### Work instructions
Copy the entries below word for word, leaving out the pictures.

** Opening Data extracts block **

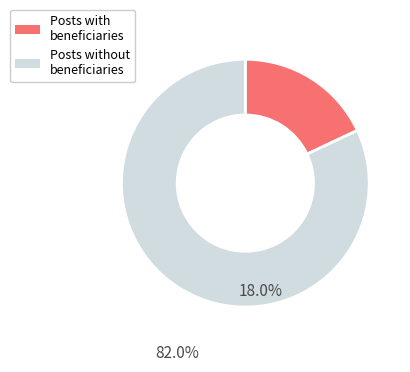

Does any single category account for the majority?

Yes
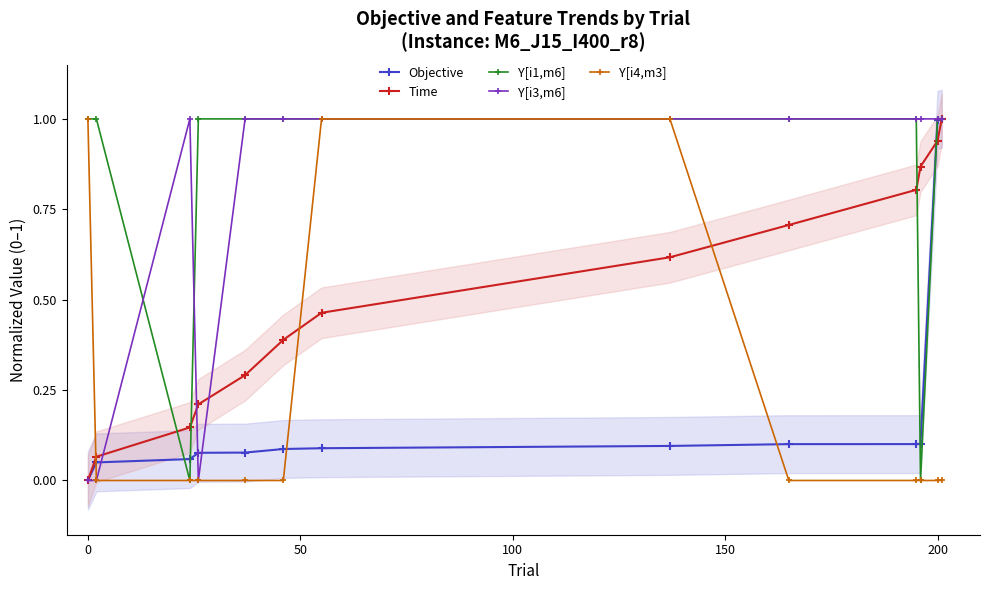

The value of Y[i4,m3] at 0 is 1.5. True or false?

False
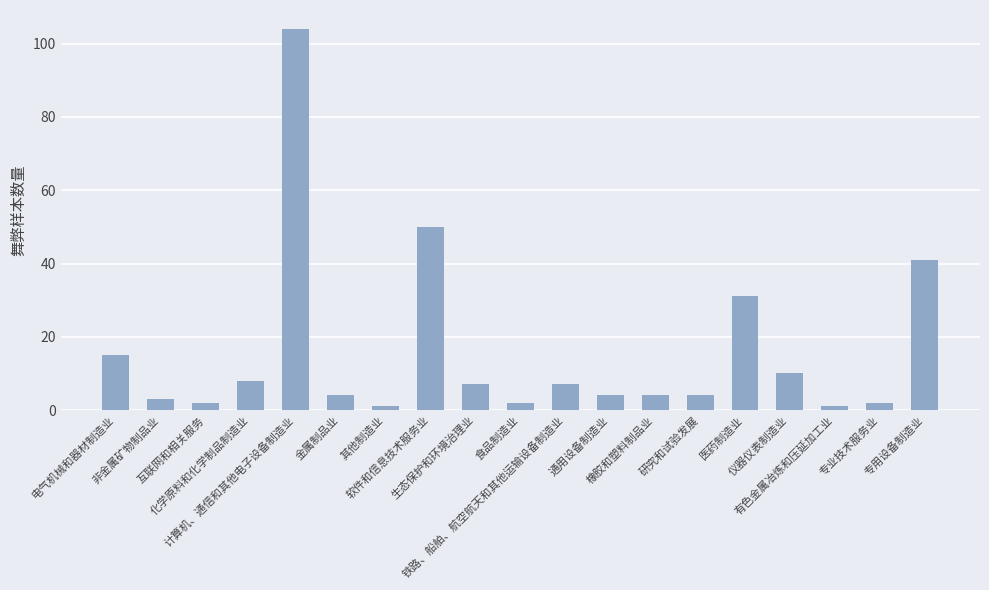

What is the sum of the values at 电气机械和器材制造业 and 通用设备制造业?

19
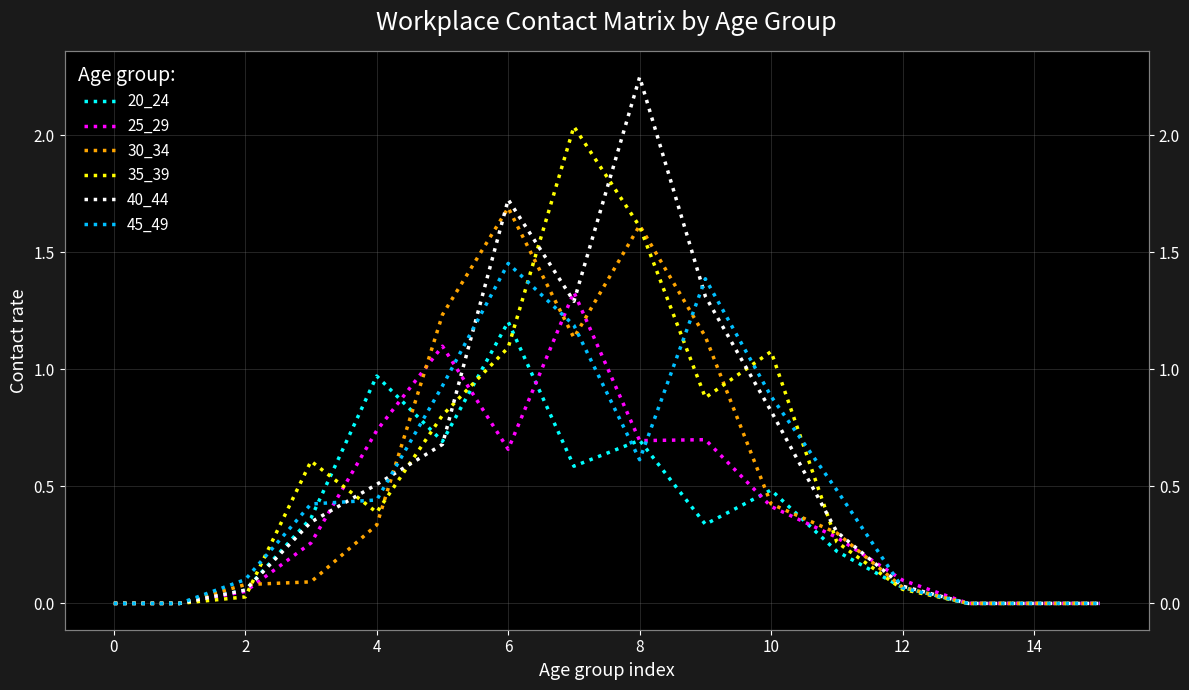

In 45_49, how many points are lower than both neighbors (excluding endpoints)?

1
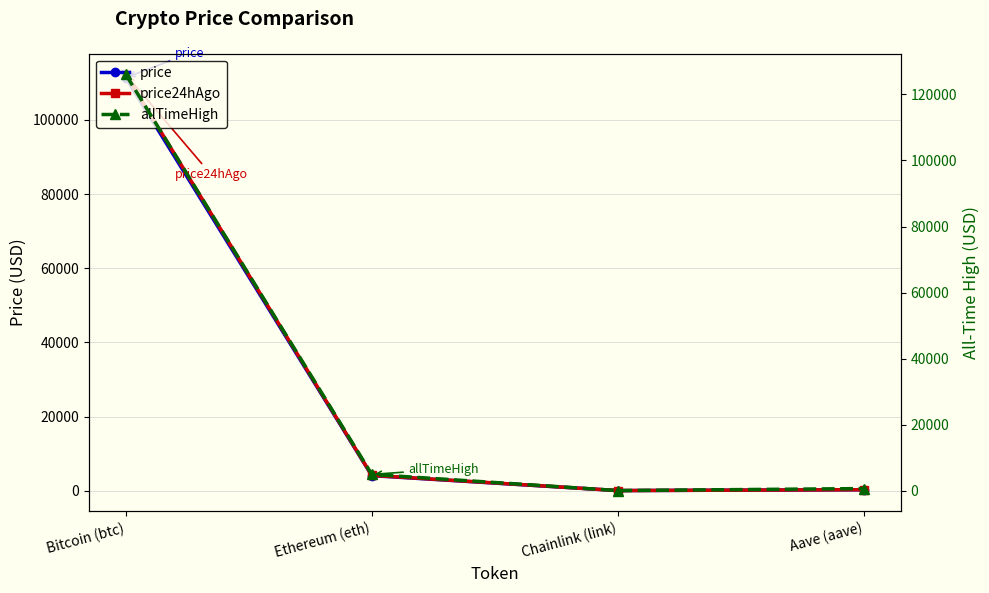

What is the value of the allTimeHigh point at the 1st from the left?

126080.0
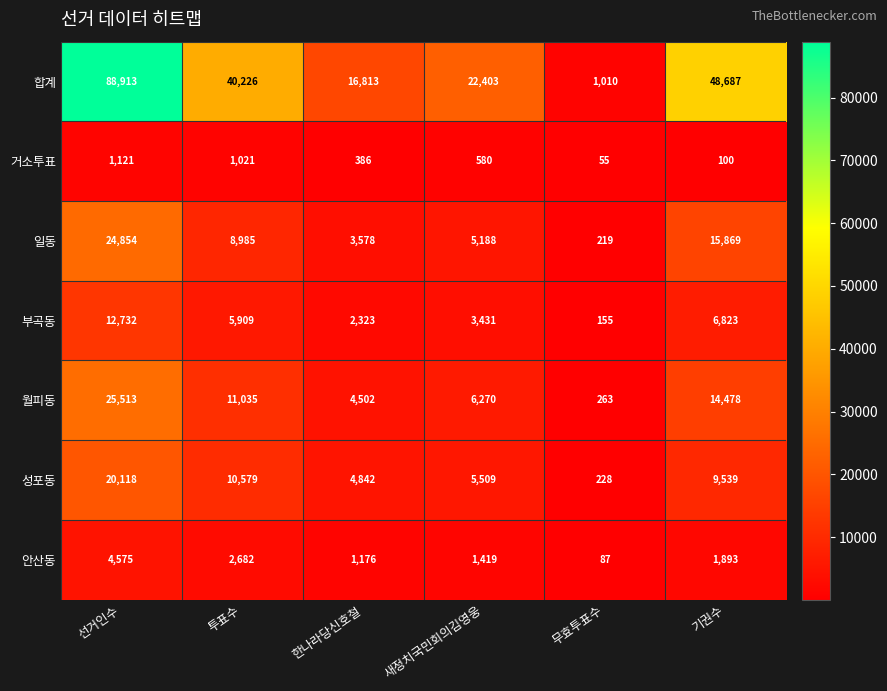

What is the smallest value displayed?

55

** Closing Data extracts block **

### Final answer
Does any single category account for the majority?

Yes

The value of Y[i4,m3] at 0 is 1.5. True or false?

False

What is the sum of the values at 电气机械和器材制造业 and 通用设备制造业?

19

In 45_49, how many points are lower than both neighbors (excluding endpoints)?

1

What is the value of the allTimeHigh point at the 1st from the left?

126080.0

What is the smallest value displayed?

55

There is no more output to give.